Has intel annouced an news of a 64bit processor any time soon. I mean a mainstream one to replace p4


----------



## norin

not sure as of yet... but i am sure they will be pushing that out fairly soon.... and this makes me wonder... will Windows Codename "LongHorn" be 64-bit?


----------



## dai

longhorn 64bit has been on the net for at least 2 months


----------



## jgvernonco

Think about the VCR/DVD evolution. Just about any research you look at shows that DVD now owns the market. You can, however, still rent and purchase VHS.

When 50-60% of the market is 64 bit, it will still be cost-effective for the suppliers to keep the 32 bit market happy.

The major difference here is that a 64 bit system can rin 32 bit programs, so one doesn't need to keep an old 32 bit system around to run old programs, which is why many folks stll have VCRs.

In terms of economics, 5 - 10 trs down the road (or less), it will become prohibitively expensive for manufacturers to coninue making 32 bit chips, as the price of the 64's will have fallen to what 32's are, today (inflation-adjusted, of course). Then, the retail cost of a 32 bit chip will rise, and that will spell the end of 32 bit.

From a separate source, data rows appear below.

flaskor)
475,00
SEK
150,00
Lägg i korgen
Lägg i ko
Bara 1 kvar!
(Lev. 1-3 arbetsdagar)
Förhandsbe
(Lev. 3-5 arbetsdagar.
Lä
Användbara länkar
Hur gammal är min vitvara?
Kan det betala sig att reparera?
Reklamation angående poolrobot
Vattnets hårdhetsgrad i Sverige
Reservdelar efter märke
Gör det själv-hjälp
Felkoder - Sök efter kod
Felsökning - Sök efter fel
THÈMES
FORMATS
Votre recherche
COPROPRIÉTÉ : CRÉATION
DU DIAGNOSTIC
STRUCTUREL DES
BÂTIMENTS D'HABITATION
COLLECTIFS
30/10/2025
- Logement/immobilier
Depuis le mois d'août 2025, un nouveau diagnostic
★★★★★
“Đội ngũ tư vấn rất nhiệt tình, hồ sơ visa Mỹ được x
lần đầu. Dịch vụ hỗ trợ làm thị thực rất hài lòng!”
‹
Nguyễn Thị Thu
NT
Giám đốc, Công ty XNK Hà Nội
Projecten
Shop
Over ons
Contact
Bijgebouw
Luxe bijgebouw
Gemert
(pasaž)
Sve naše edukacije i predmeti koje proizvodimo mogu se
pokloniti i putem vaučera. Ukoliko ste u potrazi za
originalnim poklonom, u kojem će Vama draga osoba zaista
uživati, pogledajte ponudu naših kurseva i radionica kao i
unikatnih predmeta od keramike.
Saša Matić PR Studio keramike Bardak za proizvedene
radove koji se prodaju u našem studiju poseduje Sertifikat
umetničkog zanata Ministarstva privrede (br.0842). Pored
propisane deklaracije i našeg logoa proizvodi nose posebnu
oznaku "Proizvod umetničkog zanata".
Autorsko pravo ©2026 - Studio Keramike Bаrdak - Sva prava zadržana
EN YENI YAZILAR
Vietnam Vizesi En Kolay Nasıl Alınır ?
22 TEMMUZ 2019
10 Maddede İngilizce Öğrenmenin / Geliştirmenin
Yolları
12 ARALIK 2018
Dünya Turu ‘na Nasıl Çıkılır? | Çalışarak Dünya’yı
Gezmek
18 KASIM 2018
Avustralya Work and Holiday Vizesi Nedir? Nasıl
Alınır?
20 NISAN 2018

So I disagree that now is the time to purchase a 64-ready PC, unless you need or want that extra performance. However, I will agree that the next computer you purchase (after this new one), will probably be 64 bit, period (unless you are shopping the extreme low end of the market). You won't pay any more for 64, then, because competition will have reared it's ugly head and tweaked the price.


----------



## norin

ok so.. i am going to be bulding a completely new system here shortly. should i go with AMD 64?


----------



## dai

when i rebuild i will go 64 bit i always use intel so i am waiting on their processors being realeased


----------



## [FcL] Gol

*Amd 64*

Amd are already subsidising game developers etc to create 64 bit game e.g farcry64 and halflife 2 are already in beta testing soon to be released. this begs the question of price to the end user for these games when 32 bit copies are already owned??? 
http://www.amd.com/us-en/Processors/DevelopWithAMD/0,,30_2252_869_875^10543,00.html
There are also questions on how are we gonna play this with no release of a suitable operating system other than linux???? back to ms dos reboot to enter 64 bit mode????


----------



## Wilber

dai said:


> when i rebuild i will go 64 bit i always use intel so i am waiting on their processors being realeased


I thought that Intel had pretty much reached a wall with getting their processors any faster (run too hot I believe). Won't the 64 bit chips also have this problem (unless they sort out the ampage/heating probelm by then)?. Since Athlons run at a lower clock speed but do more in a pass they seem to be a good choice in my opinion. They probably have more of a capacity to get higher speeds for a while longer. Also they have had a bit of a head start over intel in the 64 bit field. I suppose we'll have to wait and see when intel get their chip completed and distributed.


----------